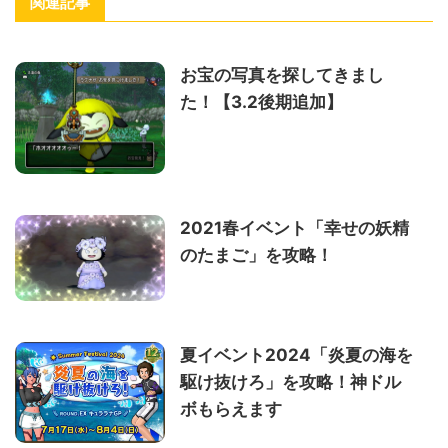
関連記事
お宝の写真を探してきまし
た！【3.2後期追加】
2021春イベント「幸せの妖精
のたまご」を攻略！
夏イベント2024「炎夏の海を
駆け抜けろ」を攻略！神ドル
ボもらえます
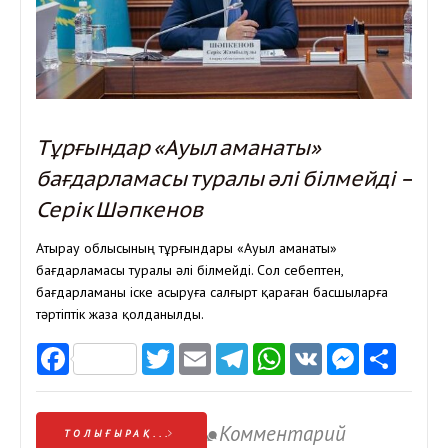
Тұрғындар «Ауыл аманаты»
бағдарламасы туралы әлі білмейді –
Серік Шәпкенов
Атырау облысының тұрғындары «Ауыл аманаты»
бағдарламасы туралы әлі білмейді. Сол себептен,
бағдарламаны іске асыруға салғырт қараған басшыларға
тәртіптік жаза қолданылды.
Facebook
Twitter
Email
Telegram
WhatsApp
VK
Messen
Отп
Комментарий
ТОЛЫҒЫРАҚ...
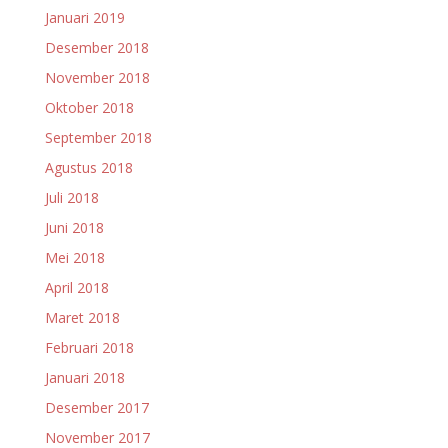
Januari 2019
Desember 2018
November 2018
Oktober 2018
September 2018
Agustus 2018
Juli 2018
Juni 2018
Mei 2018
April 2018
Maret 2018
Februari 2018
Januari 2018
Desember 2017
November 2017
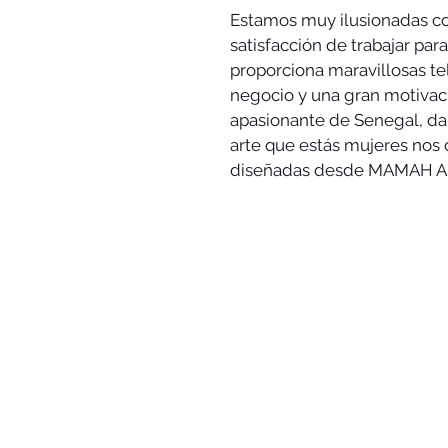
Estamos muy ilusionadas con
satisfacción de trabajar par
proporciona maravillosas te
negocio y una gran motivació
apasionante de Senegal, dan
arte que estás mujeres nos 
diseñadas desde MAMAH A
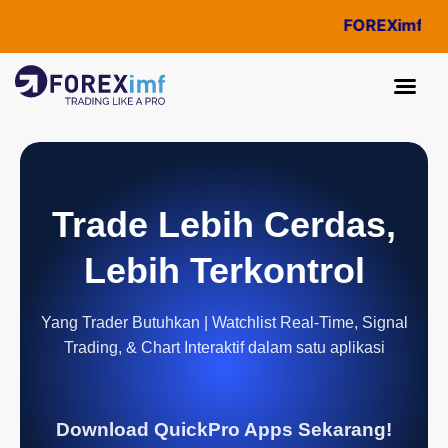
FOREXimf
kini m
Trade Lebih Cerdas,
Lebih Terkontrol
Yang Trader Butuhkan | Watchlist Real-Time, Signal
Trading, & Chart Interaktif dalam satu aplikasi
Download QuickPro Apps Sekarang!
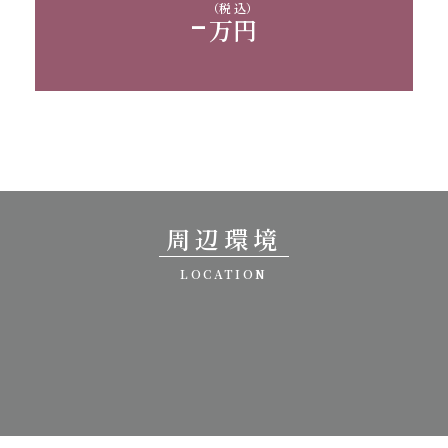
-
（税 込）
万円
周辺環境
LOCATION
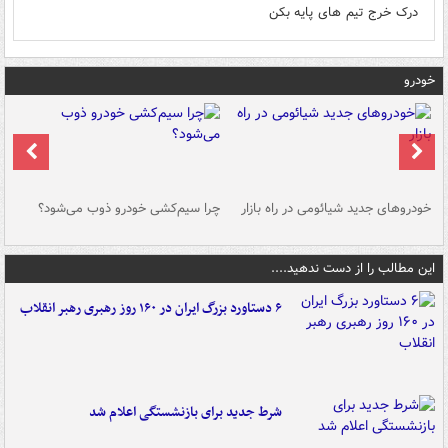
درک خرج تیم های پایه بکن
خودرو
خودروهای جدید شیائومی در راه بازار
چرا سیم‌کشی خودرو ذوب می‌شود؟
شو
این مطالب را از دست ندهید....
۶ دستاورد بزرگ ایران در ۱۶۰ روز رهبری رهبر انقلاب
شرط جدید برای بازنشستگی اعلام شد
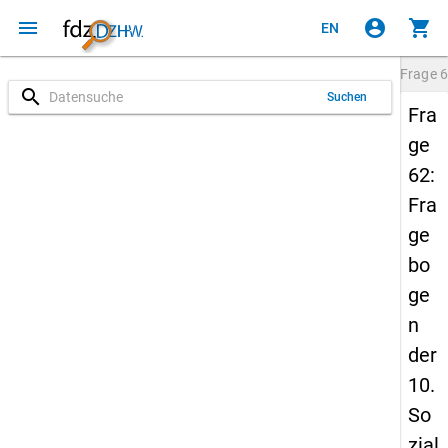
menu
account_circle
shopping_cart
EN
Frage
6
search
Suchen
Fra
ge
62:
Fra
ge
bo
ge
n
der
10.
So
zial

> **What the exercise asks**:
Copy the entries above exactly from the line with "satisfacción de trabajar par" down to their last line, both ends included. Do not copy any pictures.

> **Answer to the problem**:
satisfacción de trabajar par
proporciona maravillosas te
negocio y una gran motivació
apasionante de Senegal, dan
arte que estás mujeres nos 
diseñadas desde MAMAH A
FOREXimf
kini m
Trade Lebih Cerdas,
Lebih Terkontrol
Yang Trader Butuhkan | Watchlist Real-Time, Signal
Trading, & Chart Interaktif dalam satu aplikasi
Download QuickPro Apps Sekarang!
-
（税 込）
万円
周辺環境
LOCATION
درک خرج تیم های پایه بکن
خودرو
خودروهای جدید شیائومی در راه بازار
چرا سیم‌کشی خودرو ذوب می‌شود؟
شو
این مطالب را از دست ندهید....
۶ دستاورد بزرگ ایران در ۱۶۰ روز رهبری رهبر انقلاب
شرط جدید برای بازنشستگی اعلام شد
menu
account_circle
shopping_cart
EN
Frage
6
search
Suchen
Fra
ge
62:
Fra
ge
bo
ge
n
der
10.
So
zial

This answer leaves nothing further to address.